Evaluating the effect of 3D urban form on land surface temperature using Google Street View and geographically weighted regression

Authors: Yujia Zhang*, , Ariane Middel, Arizona State University, B.L. Turner II, Arizona State University
Topics: Geographic Information Science and Systems, Remote Sensing, Sustainability Science
Keywords: Google Street View, 3D Urban Form, Geographically Weighted Regression
Session Type: Paper
Day: 4/4/2019
Start / End Time: 8:00 AM / 9:40 AM
Room: Taylor, Marriott, Mezzanine Level
Presentation File: No File Uploaded

Land surface temperature (LST) directly responds to incoming solar radiation and is strongly influenced by vertical urban structures, such as trees and buildings that provide shade. Conventional LST-planar land-cover assessments do not explicitly address the vertical dimension of the “urbanscape” and therefore do not capture the heterogeneity of solar radiation exposure of planar surfaces adequately. To fill this gap, this study compares and integrates novel spherical land-cover fractions derived from Google Streets View (GSV) with the conventional planar land-cover fractions in estimating daytime and nighttime LST variations in the Phoenix metropolitan area, AZ. The GSV spherical dataset was created using big data and machine learning techniques. The planar land cover was classified from 1m NAIP imagery. Ordinal least square (OLS) and geographically weighted regression (GWR) were used to assess the relationship between LST and urban form (spherical and planar fractions) at the block group level. Social-demographic variables were also added to provide the most comprehensive assessment of LST.

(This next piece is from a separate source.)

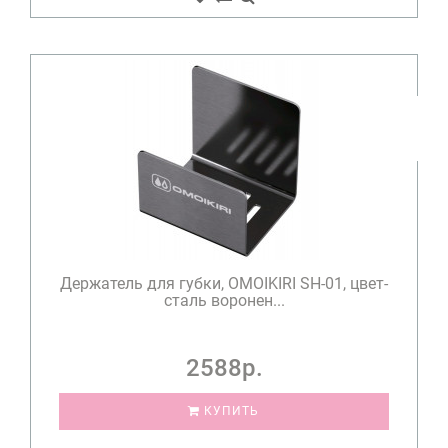
Держатель для губки, OMOIKIRI SH-01, цвет-
сталь воронен...
2588р.
КУПИТЬ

In the results, the GSV spherical fractions provide better LST estimates than the planar land-cover fractions, because they capture the multi-layer tree crown and vertical wall influences that are missing from the bird-eye view imagery. The GWR regression further improves model fit versus the OLS regression (R2 increased from 0.6 to 0.8). GSV and spatial regression (GWR) approaches to improve the specificity of LST identified by neighborhoods in Phoenix metro-area by accounting for shading. This place-specific information is critical for optimizing diverse cooling strategies to combat the heat in desert cities.